Thursday 24 October 2013

The Wolfhounds - Divide & Fall

Single review by kev@thesoundofconfusion.co.uk


In 2004, '80s punk survivors The Alarm recorded a single called '45 RPM'. As an experiment, they decided to disassociate themselves from the track, instead getting a young Welsh band to lip-sync the song under the name The Poppy Fields. It was a top 30 hit. Would it have been a top 30 hit had it been promoted as being by an ageing band who history hasn't always judged that well? Almost certainly not. With news that the seminal C86 album is to be reissued on CD soon, it's timely that the The Wolfhounds, a band who history has been much kinder to, are releasing this new single. There can't be many survivors from that tape still doing the rounds. Admittedly they took an extended break and have a slightly changed line-up, but the question begs to be asked: would 'Divide & Fall' be received the same way as it is now by the press, if it was by a brand new band as their debut single?

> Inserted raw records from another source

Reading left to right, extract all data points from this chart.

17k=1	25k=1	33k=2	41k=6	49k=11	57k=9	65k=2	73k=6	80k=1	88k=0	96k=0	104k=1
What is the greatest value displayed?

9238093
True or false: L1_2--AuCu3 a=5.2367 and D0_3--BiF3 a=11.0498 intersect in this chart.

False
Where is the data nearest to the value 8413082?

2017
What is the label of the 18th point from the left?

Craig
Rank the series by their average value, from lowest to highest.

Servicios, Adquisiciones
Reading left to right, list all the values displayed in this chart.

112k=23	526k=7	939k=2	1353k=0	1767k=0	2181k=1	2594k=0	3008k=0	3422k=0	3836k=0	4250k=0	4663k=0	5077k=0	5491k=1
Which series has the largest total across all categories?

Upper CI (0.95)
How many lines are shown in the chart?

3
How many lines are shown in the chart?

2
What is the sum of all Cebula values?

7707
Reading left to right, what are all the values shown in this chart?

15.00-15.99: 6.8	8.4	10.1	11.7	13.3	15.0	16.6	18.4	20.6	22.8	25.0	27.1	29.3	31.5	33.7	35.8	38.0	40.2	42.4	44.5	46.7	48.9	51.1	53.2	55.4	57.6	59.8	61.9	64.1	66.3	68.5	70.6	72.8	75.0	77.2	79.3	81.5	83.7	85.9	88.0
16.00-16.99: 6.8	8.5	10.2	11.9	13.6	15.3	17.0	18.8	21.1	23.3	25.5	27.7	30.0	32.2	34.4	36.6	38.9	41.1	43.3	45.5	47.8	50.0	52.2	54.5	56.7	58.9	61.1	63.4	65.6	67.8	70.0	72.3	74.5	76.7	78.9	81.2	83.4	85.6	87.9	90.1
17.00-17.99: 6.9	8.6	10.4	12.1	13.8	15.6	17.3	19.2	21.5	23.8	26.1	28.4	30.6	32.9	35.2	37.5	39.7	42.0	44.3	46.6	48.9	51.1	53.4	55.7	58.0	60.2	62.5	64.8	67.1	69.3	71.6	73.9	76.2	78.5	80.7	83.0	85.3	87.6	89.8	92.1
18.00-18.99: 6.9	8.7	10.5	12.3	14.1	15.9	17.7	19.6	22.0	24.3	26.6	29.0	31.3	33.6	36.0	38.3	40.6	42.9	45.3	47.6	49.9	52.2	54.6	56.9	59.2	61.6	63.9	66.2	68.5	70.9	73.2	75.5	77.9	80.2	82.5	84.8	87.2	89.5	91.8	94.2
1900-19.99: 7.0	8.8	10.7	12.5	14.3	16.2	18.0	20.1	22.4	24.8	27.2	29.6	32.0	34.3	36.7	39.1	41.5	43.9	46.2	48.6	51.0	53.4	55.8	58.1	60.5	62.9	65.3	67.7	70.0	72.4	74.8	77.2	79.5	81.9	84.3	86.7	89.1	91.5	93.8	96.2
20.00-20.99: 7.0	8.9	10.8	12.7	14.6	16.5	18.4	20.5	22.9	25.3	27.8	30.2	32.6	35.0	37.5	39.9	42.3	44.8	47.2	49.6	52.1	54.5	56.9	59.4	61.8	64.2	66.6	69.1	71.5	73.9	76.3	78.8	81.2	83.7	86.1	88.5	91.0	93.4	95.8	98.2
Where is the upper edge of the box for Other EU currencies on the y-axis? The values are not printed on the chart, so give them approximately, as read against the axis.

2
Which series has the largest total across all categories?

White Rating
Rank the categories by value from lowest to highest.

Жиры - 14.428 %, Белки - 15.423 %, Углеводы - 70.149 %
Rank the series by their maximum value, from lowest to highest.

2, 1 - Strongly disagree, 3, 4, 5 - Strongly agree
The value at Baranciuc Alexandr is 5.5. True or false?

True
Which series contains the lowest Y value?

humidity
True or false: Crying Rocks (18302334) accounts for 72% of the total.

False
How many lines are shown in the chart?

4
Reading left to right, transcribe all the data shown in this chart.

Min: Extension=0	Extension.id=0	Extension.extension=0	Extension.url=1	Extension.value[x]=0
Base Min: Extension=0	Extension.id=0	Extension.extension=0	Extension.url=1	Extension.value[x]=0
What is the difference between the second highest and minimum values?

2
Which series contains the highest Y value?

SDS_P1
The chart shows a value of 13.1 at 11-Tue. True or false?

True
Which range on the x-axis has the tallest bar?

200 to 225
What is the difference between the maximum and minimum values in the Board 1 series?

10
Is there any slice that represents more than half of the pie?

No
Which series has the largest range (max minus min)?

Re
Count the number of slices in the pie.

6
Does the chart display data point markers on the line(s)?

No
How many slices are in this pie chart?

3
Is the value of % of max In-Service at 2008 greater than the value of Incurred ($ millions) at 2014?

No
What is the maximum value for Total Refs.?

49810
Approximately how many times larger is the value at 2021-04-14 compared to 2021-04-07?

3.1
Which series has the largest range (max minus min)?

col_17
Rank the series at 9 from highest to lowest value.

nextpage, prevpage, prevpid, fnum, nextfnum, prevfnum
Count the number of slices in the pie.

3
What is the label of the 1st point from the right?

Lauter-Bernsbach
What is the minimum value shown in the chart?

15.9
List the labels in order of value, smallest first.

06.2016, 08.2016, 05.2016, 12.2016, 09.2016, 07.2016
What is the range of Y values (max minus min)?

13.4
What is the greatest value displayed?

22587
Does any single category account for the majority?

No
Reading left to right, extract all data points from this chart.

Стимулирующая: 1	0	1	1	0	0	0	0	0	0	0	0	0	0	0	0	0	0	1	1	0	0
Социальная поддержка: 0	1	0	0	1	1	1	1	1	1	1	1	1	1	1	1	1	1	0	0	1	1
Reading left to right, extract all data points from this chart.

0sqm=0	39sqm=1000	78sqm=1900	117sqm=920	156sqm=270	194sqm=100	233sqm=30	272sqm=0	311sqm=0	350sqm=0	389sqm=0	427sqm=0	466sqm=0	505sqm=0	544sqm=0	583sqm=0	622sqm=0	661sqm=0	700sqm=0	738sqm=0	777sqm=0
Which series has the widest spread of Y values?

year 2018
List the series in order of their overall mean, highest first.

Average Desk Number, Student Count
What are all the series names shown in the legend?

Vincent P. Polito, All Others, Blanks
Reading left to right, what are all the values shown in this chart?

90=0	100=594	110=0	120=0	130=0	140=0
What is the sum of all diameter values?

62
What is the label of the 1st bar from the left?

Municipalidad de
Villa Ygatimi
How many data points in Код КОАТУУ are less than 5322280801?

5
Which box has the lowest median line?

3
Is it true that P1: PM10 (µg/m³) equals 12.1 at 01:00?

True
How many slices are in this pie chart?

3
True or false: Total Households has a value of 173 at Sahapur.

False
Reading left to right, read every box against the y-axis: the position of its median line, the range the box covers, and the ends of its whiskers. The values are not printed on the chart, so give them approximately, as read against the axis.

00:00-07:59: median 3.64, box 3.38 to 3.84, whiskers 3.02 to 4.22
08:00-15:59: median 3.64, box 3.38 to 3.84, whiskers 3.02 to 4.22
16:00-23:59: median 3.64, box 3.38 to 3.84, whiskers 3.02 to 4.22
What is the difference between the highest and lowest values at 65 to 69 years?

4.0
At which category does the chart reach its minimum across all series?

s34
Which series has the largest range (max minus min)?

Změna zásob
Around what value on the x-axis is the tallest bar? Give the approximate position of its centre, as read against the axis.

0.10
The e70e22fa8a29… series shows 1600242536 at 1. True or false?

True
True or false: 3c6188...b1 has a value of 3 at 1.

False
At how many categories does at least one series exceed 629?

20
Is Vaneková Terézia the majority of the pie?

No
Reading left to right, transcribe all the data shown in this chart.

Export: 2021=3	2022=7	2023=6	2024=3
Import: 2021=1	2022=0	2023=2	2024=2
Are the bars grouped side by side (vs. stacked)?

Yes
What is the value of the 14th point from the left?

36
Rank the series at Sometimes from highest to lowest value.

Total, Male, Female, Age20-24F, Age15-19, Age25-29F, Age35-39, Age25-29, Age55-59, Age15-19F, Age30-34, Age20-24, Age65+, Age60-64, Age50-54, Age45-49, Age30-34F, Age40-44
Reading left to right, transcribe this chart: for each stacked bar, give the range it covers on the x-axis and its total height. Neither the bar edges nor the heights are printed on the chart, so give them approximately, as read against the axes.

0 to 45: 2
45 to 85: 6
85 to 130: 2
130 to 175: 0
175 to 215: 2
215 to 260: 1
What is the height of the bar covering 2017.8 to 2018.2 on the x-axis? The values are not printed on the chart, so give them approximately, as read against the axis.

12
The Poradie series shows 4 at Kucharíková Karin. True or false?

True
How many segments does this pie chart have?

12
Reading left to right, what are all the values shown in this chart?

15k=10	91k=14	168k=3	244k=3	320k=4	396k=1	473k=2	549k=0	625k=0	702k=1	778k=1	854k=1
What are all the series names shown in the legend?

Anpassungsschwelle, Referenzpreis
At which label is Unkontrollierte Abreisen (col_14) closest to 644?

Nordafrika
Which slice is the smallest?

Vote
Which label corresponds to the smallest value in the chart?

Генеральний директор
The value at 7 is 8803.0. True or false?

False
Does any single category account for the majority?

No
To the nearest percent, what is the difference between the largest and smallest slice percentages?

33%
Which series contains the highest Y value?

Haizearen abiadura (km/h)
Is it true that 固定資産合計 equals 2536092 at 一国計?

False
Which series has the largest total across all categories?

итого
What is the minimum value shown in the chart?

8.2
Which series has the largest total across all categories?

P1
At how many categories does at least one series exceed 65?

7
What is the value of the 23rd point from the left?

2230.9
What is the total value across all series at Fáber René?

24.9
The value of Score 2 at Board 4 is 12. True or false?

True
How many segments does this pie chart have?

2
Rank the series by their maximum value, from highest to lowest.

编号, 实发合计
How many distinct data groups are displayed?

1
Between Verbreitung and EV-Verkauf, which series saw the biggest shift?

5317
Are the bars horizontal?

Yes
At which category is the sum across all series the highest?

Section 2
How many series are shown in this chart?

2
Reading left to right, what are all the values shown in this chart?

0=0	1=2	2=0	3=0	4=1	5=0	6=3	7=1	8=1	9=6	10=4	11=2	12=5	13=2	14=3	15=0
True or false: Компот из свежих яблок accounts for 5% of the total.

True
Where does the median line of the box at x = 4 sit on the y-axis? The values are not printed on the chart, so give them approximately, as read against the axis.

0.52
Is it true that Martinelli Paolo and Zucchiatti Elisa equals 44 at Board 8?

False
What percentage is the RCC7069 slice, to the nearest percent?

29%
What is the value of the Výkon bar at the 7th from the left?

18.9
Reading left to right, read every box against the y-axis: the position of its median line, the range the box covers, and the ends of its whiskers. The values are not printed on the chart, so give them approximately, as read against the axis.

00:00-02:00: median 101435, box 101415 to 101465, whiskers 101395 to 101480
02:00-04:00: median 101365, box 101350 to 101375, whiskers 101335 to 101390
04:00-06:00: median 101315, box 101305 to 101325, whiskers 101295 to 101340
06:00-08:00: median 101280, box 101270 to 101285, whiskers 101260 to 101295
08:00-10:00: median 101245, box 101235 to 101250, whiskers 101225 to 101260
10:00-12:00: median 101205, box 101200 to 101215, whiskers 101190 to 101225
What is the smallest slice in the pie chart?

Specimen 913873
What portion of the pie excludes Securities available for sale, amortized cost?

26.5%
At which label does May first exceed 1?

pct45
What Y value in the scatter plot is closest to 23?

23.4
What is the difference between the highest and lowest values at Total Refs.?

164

Given that publications such as NME are constantly looking for the next big guitar band, the answer would most likely be a definitive yes. 'Divide & Fall' isn't a throwback to their early days. They may play the same instruments in roughly the same genre, but this sounds modern, not dated or regurgitated. It's sharp, energetic and almost boundless in its energy; it's everything you'd look for in an exciting new band. Zane Lowe would be all over it, they'd be trampling through the blog world, but none of that will happen, because the industry doesn't allow. This is a storming single, and one that's backed by another fine tune in 'The Ten Commandments of Public Life ', a psych-infused, atmospheric number that also sounds fresh. There's always the chance that the reissue of the oft mentioned (mainly by people who've never heard it) C86 album will put them back in the spotlight briefly, but other than that, here are two very good songs that will most likely go begging as far as anyone under 30-odd years of age will be concerned, and that's a shame and an injustice.